Listening to Elder Oaks and Elder Christofferson yesterday on Trib Talk, I came to a sudden realization.  I think they genuinely don’t understand what is happening to thousands of members of their church.  I guess that’s bound to be the case in a church of millions.  Yet I can’t help but expect more from someone who holds the title of “apostle.”

They were asked a complex set of questions stemming from multiple online sources about whether members of the church would be disciplined for speaking out about opposing beliefs and supporting groups like Affirmation and Ordain Women.  The multiplicity of these questions suggested that this kind of discipline has taken place quite rampantly and many people share a strong fear surrounding this issue.

Elder Christofferson took the first stab at an answer. “It doesn’t really become a problem unless someone is out attacking the church and its leaders.  If that’s a deliberate and a persistent effort and trying to get others to follow, trying to draw others away, trying to pull people, if you will, out of the church or away from its teachings and doctrines.  That’s very different for us than someone who feels one way or another on a political stance or a particular action to support a group, Affirmation or any others that you named.”

So apparently you can support say, Ordain Women, so long as you are not attacking church leaders and trying to get people to leave the church.  What constitutes attacking leaders?  If I think that they are wrong about LGBT issues and women not holding the priesthood and I speak up about that, am I attacking them?  Elder Christofferson seems to be suggesting that it’s okay to speak up and to disagree with them.  So who’s to be the judge whether your vocal opposition is an attack or not?  Oh, right, that’s what we have Judges in Israel for.

According to Elder Oaks, “Questions you ask are not resolved at church headquarters, they’re resolved by prayerful consideration of a bishop who’s been taught the principles of love, and the limits that apply.  And I find it quite significant that despite all the worry along the lines that you mentioned I haven’t heard of a discipline case.”

Yes, Elder Oaks, there was a lot of worry in that line of questioning, wasn’t there?  Perhaps there’s a reason for that.  Perhaps we can look at some real life scenarios for a moment to see how well our bishops have been taught the principles of love.  Side note: I don’t remember Christ teaching us about limits that apply to love.  I’m pretty sure that true charity is limitless.  Since Elder Oaks has not heard of a single discipline case, I will start with mine.

[Chart-based quiz items]
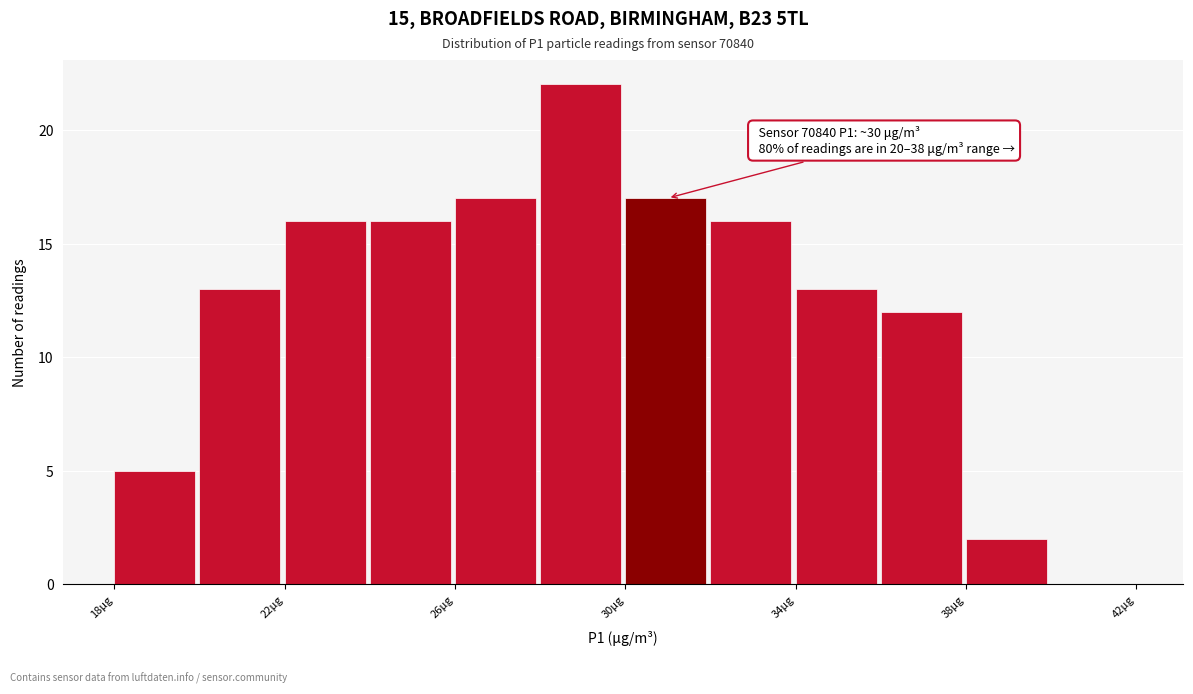

Over which range of the x-axis is the bar tallest?

28 to 30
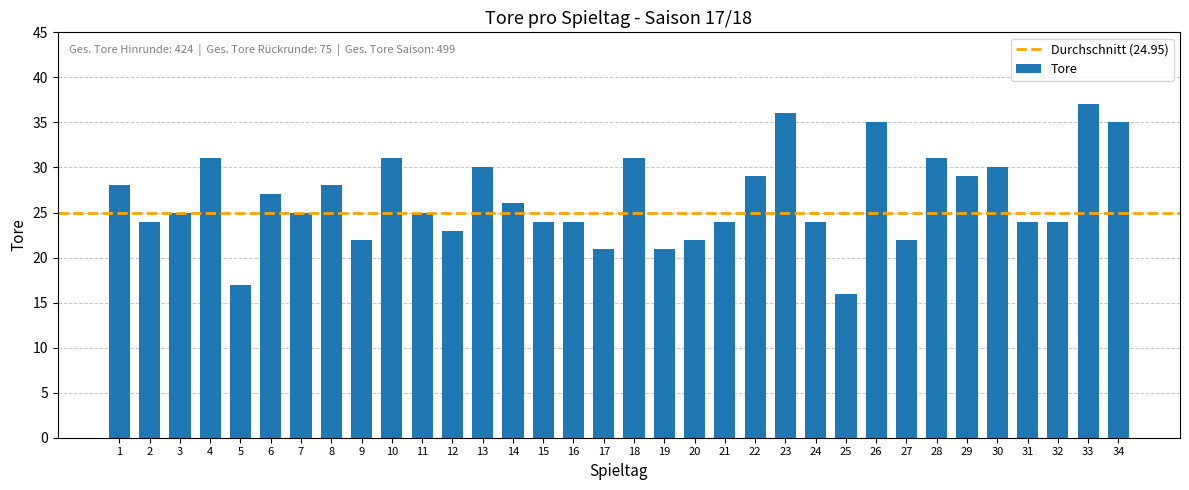

Where is the data nearest to the value 26?

14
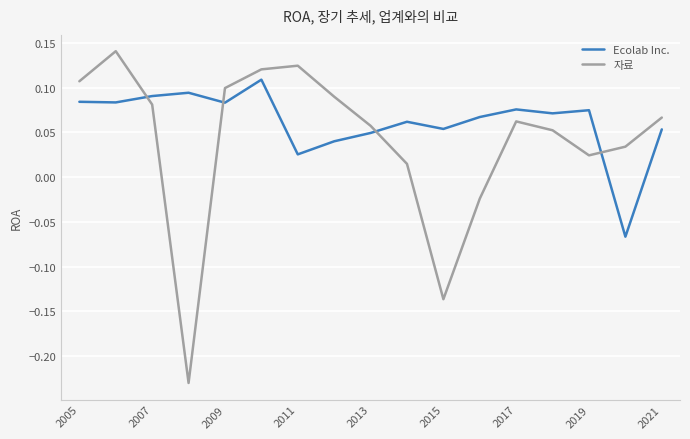

Rank the series by their average value, from lowest to highest.

자료, Ecolab Inc.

Requirement A:
Condense the paragraph of the post on church discipline that begins "They were asked a complex set of questions" into two shorter sentences, keeping its main facts.
Requirement B:
Turn the rows from the line with "Where is the data nearest to the value 26?" through the end of the rows into a numbered list, omitting blank lines and leaving the pictures out.

Task solution A:
They were asked several questions, drawn from multiple online sources, about whether church members would be disciplined for speaking out about opposing beliefs or supporting groups like Affirmation and Ordain Women. The number of questions suggested that such discipline has been widespread and that many people strongly fear it.

Task solution B:
1. Where is the data nearest to the value 26?
2. 14
3. Rank the series by their average value, from lowest to highest.
4. 자료, Ecolab Inc.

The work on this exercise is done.